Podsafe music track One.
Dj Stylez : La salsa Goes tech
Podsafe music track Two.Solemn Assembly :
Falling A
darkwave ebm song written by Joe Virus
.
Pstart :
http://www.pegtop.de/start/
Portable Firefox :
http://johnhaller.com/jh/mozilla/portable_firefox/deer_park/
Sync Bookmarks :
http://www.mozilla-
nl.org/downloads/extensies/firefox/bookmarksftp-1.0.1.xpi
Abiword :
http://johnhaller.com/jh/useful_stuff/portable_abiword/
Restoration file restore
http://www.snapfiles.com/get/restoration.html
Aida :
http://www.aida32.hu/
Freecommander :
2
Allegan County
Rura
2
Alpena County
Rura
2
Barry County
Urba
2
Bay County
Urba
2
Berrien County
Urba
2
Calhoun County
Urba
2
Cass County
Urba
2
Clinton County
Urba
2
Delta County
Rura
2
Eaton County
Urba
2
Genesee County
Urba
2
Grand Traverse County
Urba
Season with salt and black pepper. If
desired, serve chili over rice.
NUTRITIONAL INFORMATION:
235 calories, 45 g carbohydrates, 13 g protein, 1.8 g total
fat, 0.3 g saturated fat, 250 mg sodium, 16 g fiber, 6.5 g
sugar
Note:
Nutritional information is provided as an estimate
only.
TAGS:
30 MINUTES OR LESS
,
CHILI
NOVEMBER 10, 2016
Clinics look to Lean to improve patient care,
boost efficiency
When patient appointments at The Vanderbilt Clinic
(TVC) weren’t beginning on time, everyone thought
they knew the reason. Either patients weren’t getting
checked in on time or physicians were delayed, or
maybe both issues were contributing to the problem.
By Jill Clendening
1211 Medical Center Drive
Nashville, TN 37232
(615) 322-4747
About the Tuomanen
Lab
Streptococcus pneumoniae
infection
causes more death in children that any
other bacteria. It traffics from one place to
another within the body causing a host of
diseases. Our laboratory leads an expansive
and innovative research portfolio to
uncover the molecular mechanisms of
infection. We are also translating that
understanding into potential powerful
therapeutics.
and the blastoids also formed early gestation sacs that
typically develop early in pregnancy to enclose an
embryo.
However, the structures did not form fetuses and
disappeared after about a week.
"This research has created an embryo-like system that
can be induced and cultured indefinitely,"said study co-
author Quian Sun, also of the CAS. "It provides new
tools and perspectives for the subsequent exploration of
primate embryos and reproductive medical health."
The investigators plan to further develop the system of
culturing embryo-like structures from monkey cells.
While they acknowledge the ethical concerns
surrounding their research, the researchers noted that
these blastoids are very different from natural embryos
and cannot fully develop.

◇ ◇ ◇

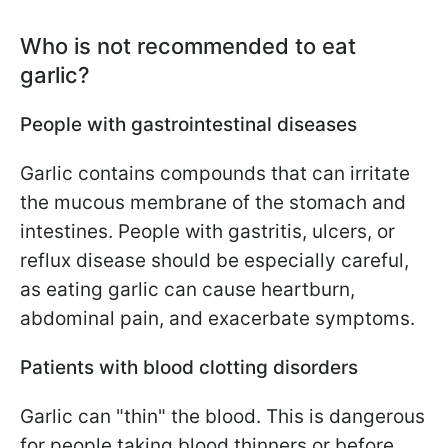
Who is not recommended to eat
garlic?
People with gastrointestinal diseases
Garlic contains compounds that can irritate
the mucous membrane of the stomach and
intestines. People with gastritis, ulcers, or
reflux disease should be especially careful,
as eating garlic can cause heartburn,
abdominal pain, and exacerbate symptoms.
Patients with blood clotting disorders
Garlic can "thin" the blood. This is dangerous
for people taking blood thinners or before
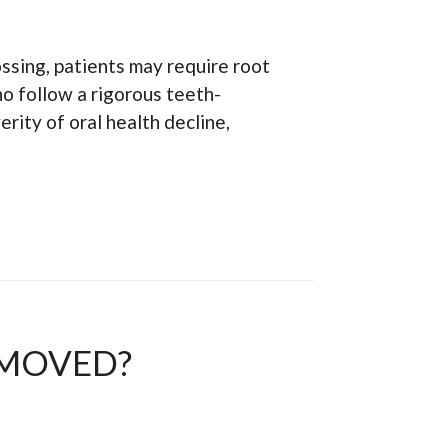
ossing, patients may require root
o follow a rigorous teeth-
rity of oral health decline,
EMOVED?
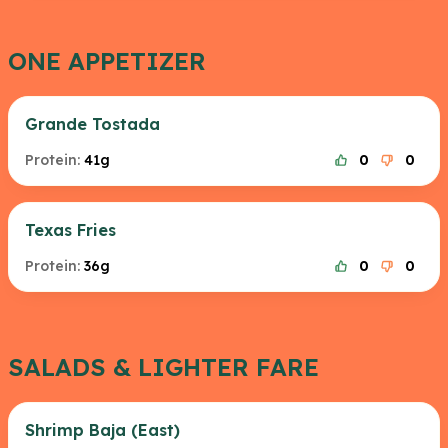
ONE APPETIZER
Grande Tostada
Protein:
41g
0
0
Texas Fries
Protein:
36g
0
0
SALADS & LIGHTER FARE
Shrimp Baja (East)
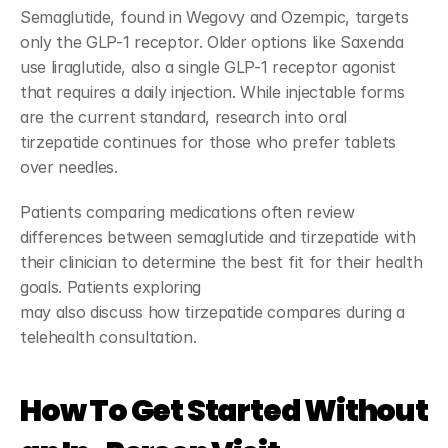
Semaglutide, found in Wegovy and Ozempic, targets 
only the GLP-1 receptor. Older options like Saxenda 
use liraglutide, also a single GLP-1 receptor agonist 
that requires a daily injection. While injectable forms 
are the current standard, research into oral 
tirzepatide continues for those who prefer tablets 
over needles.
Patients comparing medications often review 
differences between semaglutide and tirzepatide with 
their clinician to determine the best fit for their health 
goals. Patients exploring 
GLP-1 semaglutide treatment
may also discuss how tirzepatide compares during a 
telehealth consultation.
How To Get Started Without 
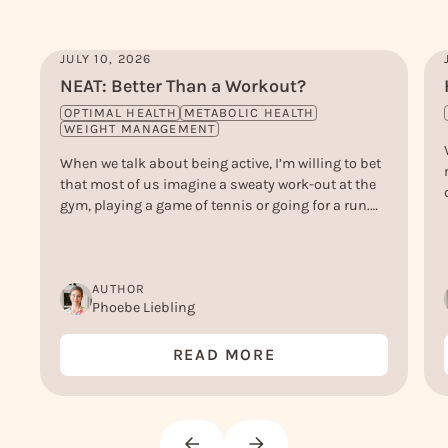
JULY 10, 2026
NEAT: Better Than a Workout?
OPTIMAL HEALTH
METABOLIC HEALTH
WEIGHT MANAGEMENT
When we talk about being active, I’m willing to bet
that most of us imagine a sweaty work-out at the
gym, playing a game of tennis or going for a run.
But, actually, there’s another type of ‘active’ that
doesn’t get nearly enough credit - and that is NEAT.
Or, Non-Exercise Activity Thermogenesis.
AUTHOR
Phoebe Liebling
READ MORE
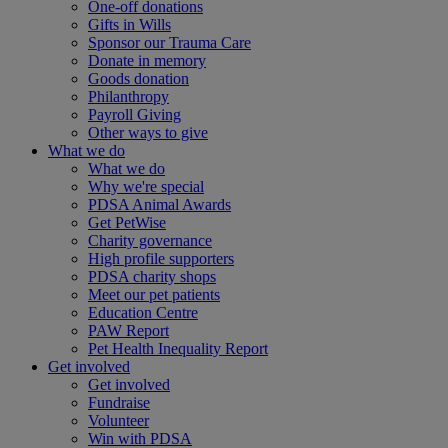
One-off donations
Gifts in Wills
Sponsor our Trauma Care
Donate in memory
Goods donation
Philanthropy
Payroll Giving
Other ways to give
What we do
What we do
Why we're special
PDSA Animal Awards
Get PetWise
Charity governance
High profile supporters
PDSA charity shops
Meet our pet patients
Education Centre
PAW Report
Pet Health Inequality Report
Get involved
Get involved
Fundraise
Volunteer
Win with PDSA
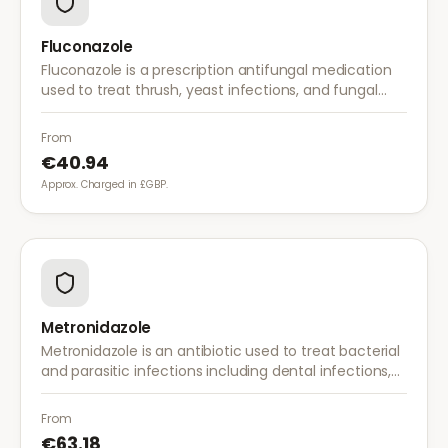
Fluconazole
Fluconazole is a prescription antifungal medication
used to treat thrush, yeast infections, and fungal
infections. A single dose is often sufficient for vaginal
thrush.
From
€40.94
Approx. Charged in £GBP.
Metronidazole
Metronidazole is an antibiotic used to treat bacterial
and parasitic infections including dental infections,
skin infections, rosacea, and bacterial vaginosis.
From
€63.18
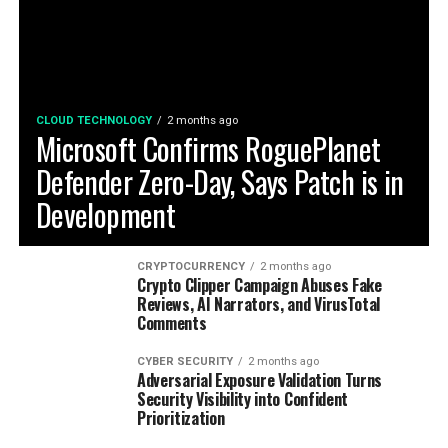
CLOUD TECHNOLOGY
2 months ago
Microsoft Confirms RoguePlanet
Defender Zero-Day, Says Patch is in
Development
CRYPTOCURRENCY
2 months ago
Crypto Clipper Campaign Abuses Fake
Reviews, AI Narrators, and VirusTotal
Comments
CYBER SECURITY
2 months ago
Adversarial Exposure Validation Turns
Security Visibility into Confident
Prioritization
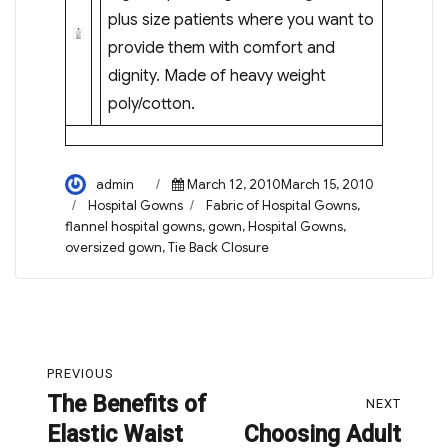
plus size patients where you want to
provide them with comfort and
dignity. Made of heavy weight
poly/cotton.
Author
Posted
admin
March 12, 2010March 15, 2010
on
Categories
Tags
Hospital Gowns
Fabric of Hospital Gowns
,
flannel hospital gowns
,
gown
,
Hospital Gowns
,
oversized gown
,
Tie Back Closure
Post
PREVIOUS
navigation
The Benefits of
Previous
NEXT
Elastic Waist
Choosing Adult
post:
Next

◇ ◇ ◇

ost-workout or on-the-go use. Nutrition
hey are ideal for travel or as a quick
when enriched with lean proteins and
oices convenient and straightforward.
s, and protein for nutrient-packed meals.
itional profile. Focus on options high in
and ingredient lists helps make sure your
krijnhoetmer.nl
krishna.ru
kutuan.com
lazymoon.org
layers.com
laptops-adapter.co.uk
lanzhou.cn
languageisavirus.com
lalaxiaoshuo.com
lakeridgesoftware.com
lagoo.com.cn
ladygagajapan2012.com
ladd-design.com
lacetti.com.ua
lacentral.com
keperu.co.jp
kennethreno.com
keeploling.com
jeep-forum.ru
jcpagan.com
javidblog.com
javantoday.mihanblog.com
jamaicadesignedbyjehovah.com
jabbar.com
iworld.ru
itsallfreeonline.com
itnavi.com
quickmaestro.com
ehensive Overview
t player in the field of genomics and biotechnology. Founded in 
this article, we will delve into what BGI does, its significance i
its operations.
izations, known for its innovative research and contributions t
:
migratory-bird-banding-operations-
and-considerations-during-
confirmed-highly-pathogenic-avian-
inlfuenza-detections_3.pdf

◇ ◇ ◇

**EXERCISE BRIEF**.
Across the listing above, report every line where "track" occurs.

**WORKED SOLUTION**.
Podsafe music track One.
Podsafe music track Two.Solemn Assembly :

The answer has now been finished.